** DOCUMENT SECTION **
Fly to the Rainbow is the second studio album by the German hard rock band Scorpions. It was released on 1 November 1974 in the United States through RCA Records. This was their first release with guitarist Uli Jon Roth and bassist Francis Buchholz, and the only one to include drummer Jürgen Rosenthal.

Background
In support of the Lonesome Crow album, Scorpions toured as the opening act for the British rock band UFO. At the end of the tour Scorpions lead guitarist Michael Schenker was asked to fill an open position as UFO's guitarist and accepted the position. Schenker's departure temporarily resulted in the breakup of the band but Rudolf Schenker and Klaus Meine ultimately merged with the band Dawn Road. The new band consisted of guitarist Ulrich Roth replacing Michael as well as drummer Jürgen Rosenthal, keyboardist Achim Kirschnig and bass guitarist Francis Buchholz. The new line up assumed the Scorpions name and recorded Fly to the Rainbow. Three songs on Fly to the Rainbow were co-written with departing guitarist Michael Schenker as part of his agreement on leaving the band.

Artwork
When asked to comment on the cover art for the album Uli Jon Roth said: "Don't ask me what that cover means… I disliked it from the beginning. It looked ludicrous to me back then and looks just as bad today. It was done by a firm of designers in Hamburg who had actually done a good job on the Lonesome Crow album before but I think that time they failed miserably. As for the meaning I can only guess, but I'd rather not…"

** RECORDS SHOWN **

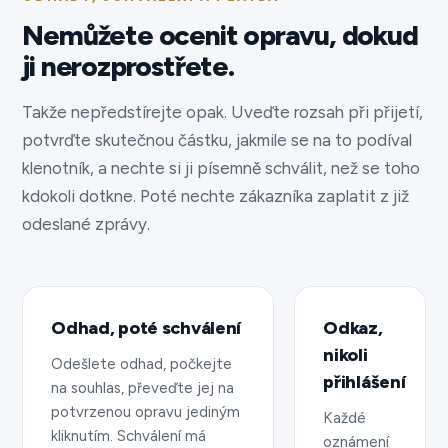
Nemůžete ocenit opravu, dokud
ji nerozprostřete.
Takže nepředstírejte opak. Uveďte rozsah při přijetí,
potvrďte skutečnou částku, jakmile se na to podíval
klenotník, a nechte si ji písemně schválit, než se toho
kdokoli dotkne. Poté nechte zákazníka zaplatit z již
odeslané zprávy.
Odhad, poté schválení
Odkaz,
nikoli
Odešlete odhad, počkejte
přihlášení
na souhlas, převeďte jej na
potvrzenou opravu jediným
Každé
kliknutím. Schválení má
oznámení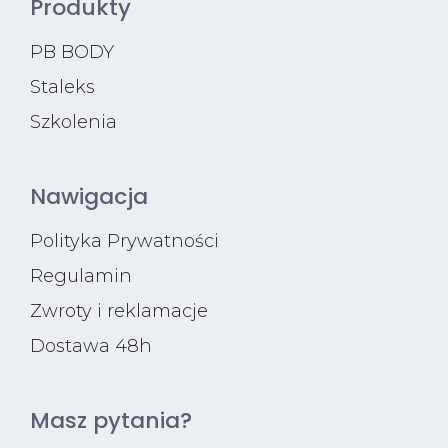
Produkty
PB BODY
Staleks
Szkolenia
Nawigacja
Polityka Prywatności
Regulamin
Zwroty i reklamacje
Dostawa 48h
Masz pytania?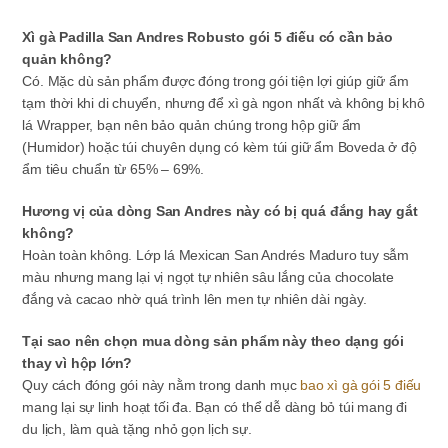
Xì gà Padilla San Andres Robusto gói 5 điếu có cần bảo
quản không?
Có. Mặc dù sản phẩm được đóng trong gói tiện lợi giúp giữ ẩm
tạm thời khi di chuyển, nhưng để xì gà ngon nhất và không bị khô
lá Wrapper, bạn nên bảo quản chúng trong hộp giữ ẩm
(Humidor) hoặc túi chuyên dụng có kèm túi giữ ẩm Boveda ở độ
ẩm tiêu chuẩn từ 65% – 69%.
Hương vị của dòng San Andres này có bị quá đắng hay gắt
không?
Hoàn toàn không. Lớp lá Mexican San Andrés Maduro tuy sẫm
màu nhưng mang lại vị ngọt tự nhiên sâu lắng của chocolate
đắng và cacao nhờ quá trình lên men tự nhiên dài ngày.
Tại sao nên chọn mua dòng sản phẩm này theo dạng gói
thay vì hộp lớn?
Quy cách đóng gói này nằm trong danh mục
bao xì gà gói 5 điếu
mang lại sự linh hoạt tối đa. Bạn có thể dễ dàng bỏ túi mang đi
du lịch, làm quà tặng nhỏ gọn lịch sự.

** ASSIGNMENT **
Please edit the Fly to the Rainbow text from "Fly to the Rainbow is" up to and including "drummer Jürgen Rosenthal.", and write it out again with "hard rock band" changed to "heavy metal band". The listing can be set aside here.

** OUTPUT OF THE TASK **
Fly to the Rainbow is the second studio album by the German heavy metal band Scorpions. It was released on 1 November 1974 in the United States through RCA Records. This was their first release with guitarist Uli Jon Roth and bassist Francis Buchholz, and the only one to include drummer Jürgen Rosenthal.